For his thesis, Saeed Gholami Shahbandi and his research colleagues have been in warehouses and collected information to test the methods in real situations.
– We installed sensors on auto guided lift trucks and drive it around the environment, collecting data and creating maps from the data.
The robots also need to be able to detect if something in the environment changes, so that the map can change as well. This is also about safety:
– The better the map is, the more aware the lift truck is of its surroundings and the safer is its decision making.
Saeed Gholami Shahbandi is now working on his phd, were he develops this work and stacks the different maps together towards developing an enriched map.
– This is a very advanced field, relying and benefiting from a lot of different improvements in robotics as well as improving them or developing a specific method that can handle very challenging environments such as a warehouse.
Saeed Gholami Shahbandis points out that his research, and the AIMS project, regarding maps are using warehouses as an example.

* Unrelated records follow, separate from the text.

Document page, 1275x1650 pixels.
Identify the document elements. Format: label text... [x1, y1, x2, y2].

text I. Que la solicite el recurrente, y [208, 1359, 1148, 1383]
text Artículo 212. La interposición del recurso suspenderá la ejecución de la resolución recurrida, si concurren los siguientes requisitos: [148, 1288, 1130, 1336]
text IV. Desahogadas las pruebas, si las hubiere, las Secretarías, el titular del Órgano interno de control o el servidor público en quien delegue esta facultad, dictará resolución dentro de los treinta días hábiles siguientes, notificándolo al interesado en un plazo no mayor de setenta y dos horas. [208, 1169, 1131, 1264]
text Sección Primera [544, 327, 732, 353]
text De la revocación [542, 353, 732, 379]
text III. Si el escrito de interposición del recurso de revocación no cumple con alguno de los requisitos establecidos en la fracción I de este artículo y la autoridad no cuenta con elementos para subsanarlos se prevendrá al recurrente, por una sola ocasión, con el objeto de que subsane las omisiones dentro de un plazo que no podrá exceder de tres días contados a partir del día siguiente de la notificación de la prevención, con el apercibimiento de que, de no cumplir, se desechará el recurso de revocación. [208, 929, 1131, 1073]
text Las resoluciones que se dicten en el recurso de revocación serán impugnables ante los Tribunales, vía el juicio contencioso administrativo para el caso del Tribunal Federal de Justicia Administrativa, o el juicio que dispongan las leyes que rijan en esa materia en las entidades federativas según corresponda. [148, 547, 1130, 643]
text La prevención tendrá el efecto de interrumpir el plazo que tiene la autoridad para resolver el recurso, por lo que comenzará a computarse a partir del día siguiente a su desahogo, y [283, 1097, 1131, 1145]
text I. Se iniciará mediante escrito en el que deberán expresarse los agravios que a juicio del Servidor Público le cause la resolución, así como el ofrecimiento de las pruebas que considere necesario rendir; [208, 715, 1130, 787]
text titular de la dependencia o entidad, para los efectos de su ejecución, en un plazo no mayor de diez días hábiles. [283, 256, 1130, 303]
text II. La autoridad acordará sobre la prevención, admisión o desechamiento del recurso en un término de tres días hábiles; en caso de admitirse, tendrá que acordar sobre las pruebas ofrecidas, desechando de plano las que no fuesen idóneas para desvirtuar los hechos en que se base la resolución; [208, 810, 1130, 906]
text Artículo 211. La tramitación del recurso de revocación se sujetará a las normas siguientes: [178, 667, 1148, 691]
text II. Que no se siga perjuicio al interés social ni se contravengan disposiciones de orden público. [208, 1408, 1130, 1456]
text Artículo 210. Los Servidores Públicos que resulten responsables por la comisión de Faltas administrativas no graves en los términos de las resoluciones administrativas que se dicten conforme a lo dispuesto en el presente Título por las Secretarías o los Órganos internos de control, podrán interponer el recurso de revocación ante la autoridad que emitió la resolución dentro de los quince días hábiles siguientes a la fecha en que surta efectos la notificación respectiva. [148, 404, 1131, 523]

– But the core technique is not specific to warehouses. It could be used for mobile robots walking in homes or in hospitals, for example. Another research project at the University concerns management and control of big automated trucks in harbours where many containers need to be sorted, says Saeed Gholami Shahbandi.
Text: KRISTINA RÖRSTRÖM
Saeed Gholami Shahbandi defended his licentiate thesis Semantic Mapping in
Warehouses on the 23rd of September. Read the thesis
Automatic Inventory and Mapping of Stock, AIMS
Researchers at Halmstad University have, in collaboration with three industrial partners, developed systems for automated guided vehicles so that they can become more intelligent, safe and flexible – which in turn will lead to a more efficient warehouse management. The research has been done in collaboration with Center for Applied Intelligent Systems Research (CAISR) at Halmstad University, Toyota Material Handling, Kollmorgen and Optronic. The project has led to continued cooperation between the involved parties in order to further develop and improve the automated guided vehicles.